Idealerweise würde dieses „Ärztehaus“ / Medizinische Versorgungszentrum in Eigenregie der Niedergelassenen Ärzte betrieben. Die Gebäude müssten von der Kommune zur Verfügung gestellt und entsprechend angemietet werden.
Dr. Claudia Derichs machte deutlich, dass sie sich vorstellen könnte, so ein Zentrum zu betreiben, wobei ihre bevorzugte Lage die Gemeinde Nebel ist, idealerweise das Gebiet westlich der jetzigen Praxis. Damit liegen dann Ärztliche Versorgung, Hubschrauber Landeplatz, Seniorenheim und nicht zuletzt ihre Wohnung zentral und dicht beisammen, was auch eine deutliche Zeitersparnis für die anfallenden Bereitschaftsdienste bedeutet.
Nebels Bürgermeister Bendixen erklärte, dass es laut Auskunft des Bauamtes etwa 4 Jahre dauern würde, für dieses Gebiet einen Bebauungsplan zu erstellen und die Grundstücke auch noch angekauft werden müssten. Der Gemeinde Norddorf wurden in jüngster Zeit zwei bebaute Grundstücke angeboten, wobei die dort vorhandenen Häuser aufwendig umgebaut oder auch abgerissen und eventuell neu gebaut werden müssten, um den Ansprüchen einer barrierefreien Nutzung zu entsprechen. Die einfachste und vor allen schnellste Lösung scheint das Gebäude des Amrumer Badeland/Amrum Spa zu sein, weil dort schon zahlreiche ebenerdige Räume zur Nutzung vorhanden sind. Eventuell zusätzlich notwendige Räumlichkeiten könnten relativ schnell errichtet werden (ein B-Plan besteht), eine komplette Infrastruktur ist vorhanden und Synergien im Bereich der Anmeldung mit dem Amrum Spa sind denkbar.
Sollten sich keine niedergelassenen Ärzte finden, um eine Gemeinschaftspraxis / Medizinisches Versorgungszentrum in Eigenregie zu betreiben, gibt es auch noch die Möglichkeit eines kommunal betriebenen Versorgungszentrums. In diesem Fall sind die Ärzte angestellt. Die Verwaltung, Personalplanung, Räumlichkeiten und administrative Abwicklung müssten von der Kommune übernommen werden. Diese Variante macht es für viele Ärzte oft attraktiver, in eine Praxis einzutreten, da sie nicht das finanzielle Risiko tragen und ihre Freizeit besser planen können.

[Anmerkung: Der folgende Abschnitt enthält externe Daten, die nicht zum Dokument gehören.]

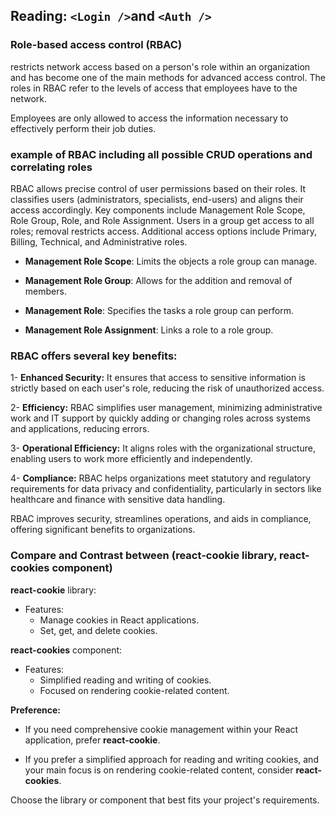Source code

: ## Reading: `<Login />`and `<Auth />`

### Role-based access control (RBAC)

restricts network access based on a person's role within an organization and has become one of the main methods for advanced access control. The roles in RBAC refer to the levels of access that employees have to the network.

Employees are only allowed to access the information necessary to effectively perform their job duties.


### example of RBAC including all possible CRUD operations and correlating roles

RBAC allows precise control of user permissions based on their roles. It classifies users (administrators, specialists, end-users) and aligns their access accordingly. Key components include Management Role Scope, Role Group, Role, and Role Assignment. Users in a group get access to all roles; removal restricts access. Additional access options include Primary, Billing, Technical, and Administrative roles.



- **Management Role Scope**: Limits the objects a role group can manage.

 - **Management Role Group**: Allows for the addition and removal of members.

- **Management Role**: Specifies the tasks a role group can perform.

- **Management Role Assignment**: Links a role to a role group.

### RBAC offers several key benefits:

1- **Enhanced Security:** It ensures that access to sensitive information is strictly based on each user's role, reducing the risk of unauthorized access.

2- **Efficiency:** RBAC simplifies user management, minimizing administrative work and IT support by quickly adding or changing roles across systems and applications, reducing errors.

3- **Operational Efficiency:** It aligns roles with the organizational structure, enabling users to work more efficiently and independently.

4- **Compliance:** RBAC helps organizations meet statutory and regulatory requirements for data privacy and confidentiality, particularly in sectors like healthcare and finance with sensitive data handling.

 RBAC improves security, streamlines operations, and aids in compliance, offering significant benefits to organizations.



### Compare and Contrast between (react-cookie library, react-cookies component)

**react-cookie** library:

- Features: 
  - Manage cookies in React applications.
  - Set, get, and delete cookies.
  
**react-cookies** component:

- Features:
  - Simplified reading and writing of cookies.
  - Focused on rendering cookie-related content.
  
**Preference:**

- If you need comprehensive cookie management within your React application, prefer **react-cookie**.

- If you prefer a simplified approach for reading and writing cookies, and your main focus is on rendering cookie-related content, consider **react-cookies**.

Choose the library or component that best fits your project's requirements.
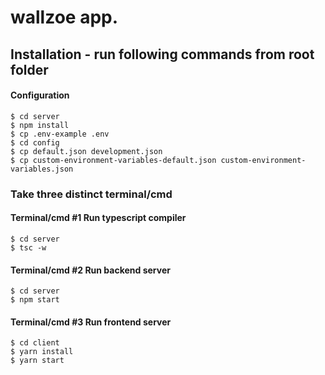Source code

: # wallzoe app.

## Installation - run following commands from root folder

#### Configuration

    $ cd server
    $ npm install
    $ cp .env-example .env
    $ cd config
    $ cp default.json development.json
    $ cp custom-environment-variables-default.json custom-environment-variables.json

### Take three distinct terminal/cmd

#### Terminal/cmd #1 Run typescript compiler

    $ cd server
    $ tsc -w

#### Terminal/cmd #2 Run backend server

    $ cd server
    $ npm start

#### Terminal/cmd #3 Run frontend server

    $ cd client
    $ yarn install
    $ yarn start
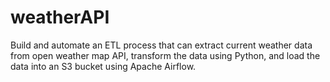 # weatherAPI
Build and automate an ETL process that can extract current weather data from open weather map API, transform the data using Python, and load the data into an S3 bucket using Apache Airflow.
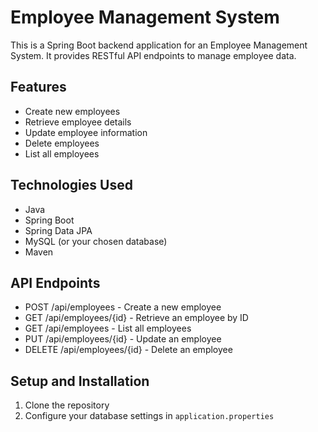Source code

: # Employee Management System

This is a Spring Boot backend application for an Employee Management System. It provides RESTful API endpoints to manage employee data.

## Features

- Create new employees
- Retrieve employee details
- Update employee information
- Delete employees
- List all employees

## Technologies Used

- Java
- Spring Boot
- Spring Data JPA
- MySQL (or your chosen database)
- Maven

## API Endpoints

- POST /api/employees - Create a new employee
- GET /api/employees/{id} - Retrieve an employee by ID
- GET /api/employees - List all employees
- PUT /api/employees/{id} - Update an employee
- DELETE /api/employees/{id} - Delete an employee

## Setup and Installation

1. Clone the repository
2. Configure your database settings in `application.properties`
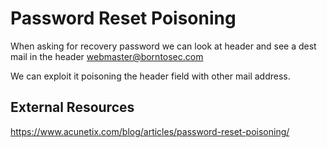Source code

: # Password Reset Poisoning

When asking for recovery password we can look at header and see a dest mail in the header
webmaster@borntosec.com

We can exploit it poisoning the header field with other mail address.

## External Resources

https://www.acunetix.com/blog/articles/password-reset-poisoning/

Für die Kommunen ist dieses sehr viel aufwendiger. Erfahrungen von in Schleswig-Holstein betriebenen Kommunalen Medizinischen Versorgungszentren zeigen, dass dieses für die Kommune einen jährlichen finanziellen Mehraufwand von 300.000 € – 500.000 € bedeutet.
Amtsdirektor Christian Stemmer machte zum Ende der Sitzung deutlich, dass eine gemeinsame Lösung nur gefunden werden kann, wenn alle drei Gemeinden an einem Strang ziehen. Er regte an, noch vor der anstehenden Kommunalwahl in einer gemeinsamen Sitzung aller drei Gemeindevertretungen, die weitere Vorgehensweise über Betreiberform und Standort abzustimmen.
Es gilt die Weichen für eine zukunftsfähige medizinische Versorgung für die gesamte Insel Amrum zu stellen, dafür ist es sicherlich auch notwendig, einmal von festgefahrenen Standpunkten abzuweichen. Alle Beteiligten waren sich einig, dass man verhindern muss, in eine ähnliche Situation wie bei der jetzigen zahnärztlichen Versorgung zu kommen. Eile ist geboten.